Sign In Forgot Password

Bamidbar and Bat Mitzvah

06/07/2024 02:09:20 PM

Jun7

Shabbat Shalom! Tonight is the 46th night of the omer - shisha v’arba’im yom, sh’haim shisha shavuot v’arba’ah la’omer. The Kabbalistic realm of this day of the omer is Netzach (persistence, eternity) within Malchut/Shekhina (sovereignty, queendom). This week’s Torah portion is Parashat Bamidbar, my Bat Mitzvah portion! 

Like all parashiyot, Bamidbar is named for the first significant word in the reading (it can’t be named after the first word, because if ever parasha that began with “vayedaber Adonai el Moshe”/ “And God Spoke to Moses” was named after the first word, we would have too many Parasha Vayedabers to keep track of). Bamidbar is specifying that it is in the wilderness that God is speaking to Moses, and so the parasha is named Bamidbar, in the wilderness. This is also the name of the book that opens with this Torah portion - Sefer Bamidbar, or The Book of Numbers. 

The book takes place, of course, in the wilderness. And, it includes a fair amount of numbers - counting up all the men of fighting age from each of the 12 tribes of Israel. To me, each parasha’s name is sort of incidental. The first meaningful word of the portion isn’t necessarily the central theme or thesis of the portion. The fact that each sefer is named for the first parasha is equally incidental. The English titles for the Biblical books tend to be more telling in my mind. Yet, in this week’s (m)Oral Torah from T’ruah, Rabbi Lana Zilberman Soloway indicates that she views the naming conventions the opposite way: “The English title zooms in,” she writes, “it is very specific. It reveals nothing but the first story of this new book, in which God asks our leaders, Moses and Aaron, to take a census of the people.” Now, setting aside for a moment that there is in fact a second census later in the book, so it’s not really just the first story, I was struck by how true her words were even though they seemed to demonstrate an inverse view of the words from how I always thought of it. 

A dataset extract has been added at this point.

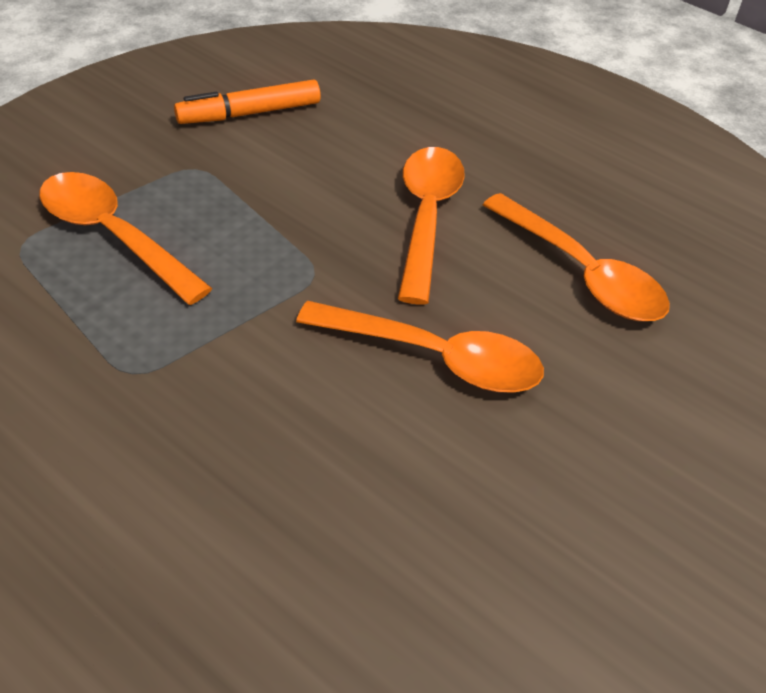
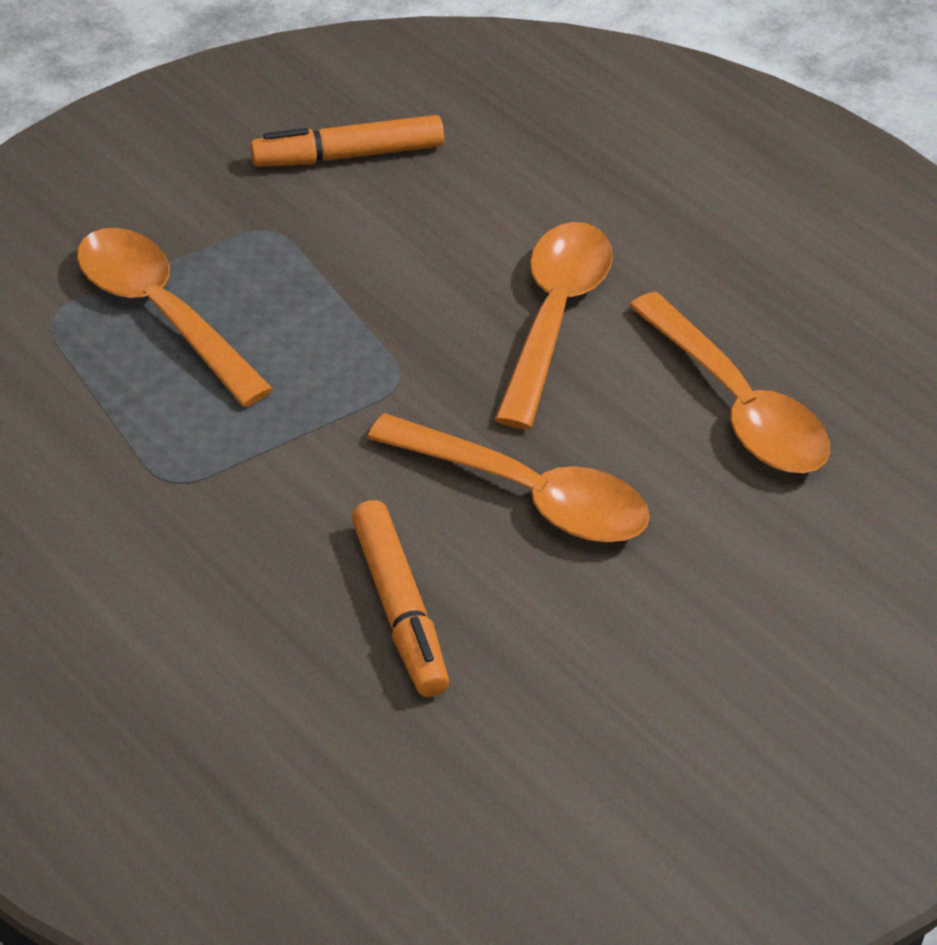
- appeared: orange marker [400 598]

Maybe because she also used the word “zoom”, it made me think of that picture book Zoom. I don’t think there are even any words in it, just a series of illustrations that depict increasingly zoomed out views of the same image. It begins with an indecipherable red splotch, and then the next page is a rooster head, the red splotch being the coxcomb of the rooster. Then we see the backs of two children’s heads as they look out their farmhouse window at the rooster. And so on and so forth until we are just looking at the Earth from space. Each picture is displaying ostensibly the same thing, but we are allowed to see it from multiple perspectives and it shifts dramatically how we understand what we’re looking at, just as the Book of Numbers and Sefer Bamidbar are the same book, but how we read them might shift our focus and allow each of us to see the same stories differently. Or for us to see it differently now than we may have 24 years ago, for example. 

I don’t actually remember how I understood my parasha at 12 years old. I once tried looking for my Bat Mitzvah stuff at my parents’ house, and found the old cassette tapes with my tutor chanting my Torah and haftarah portion, but I couldn’t find my “speech” or any notes or worksheets that the tutor or rabbi might have given me to help me understand the portion and write the speech. I assume, though, that I had a different grasp on the situation then as now. Twenty four years of life on earth, and especially five years of rabbinical school and eight years in the rabbinate, will do that for you. 

In my Gold Herring Omer Workbook, the teaching for tonight is about looking at the Big Picture, and the “Mindfulness in Action” recommendation for tomorrow is to find an elevated view. Maybe literally - they suggest finding a tree you can climb or a balcony to look out from or maybe go for a hike to any level of summit you can manage. Or metaphorically - if you can’t climb a tree or a mountain and don’t know where to find any balconies, they suggest taking a long-view perspective of your career, relationship, or journey over the past 7-10 years (or 24). Changing your perspective can alter your understanding of the world around you, or even just taking the time to notice how much your perspective has already changed can help you deepen your understanding of how important context and nuance is when approaching the world. 

This Shabbat, in addition to the offering from Gold Herring I just shared, I might also suggest you take some time in the wilderness (of nature or of your own mind) and count backwards from 120. This is a meditative thing I do sometimes that I can’t really explain but it makes me feel very recentered. How does being in that wilderness shift your awareness? How does the counting? Can you separate each aspect of the meditative practice? May you find Divine Majesty in the world, may you recenter your goals and endurances, may you accept differing perspectives, and may you be counted among your Tribe. Amen and Shabbat Shalom.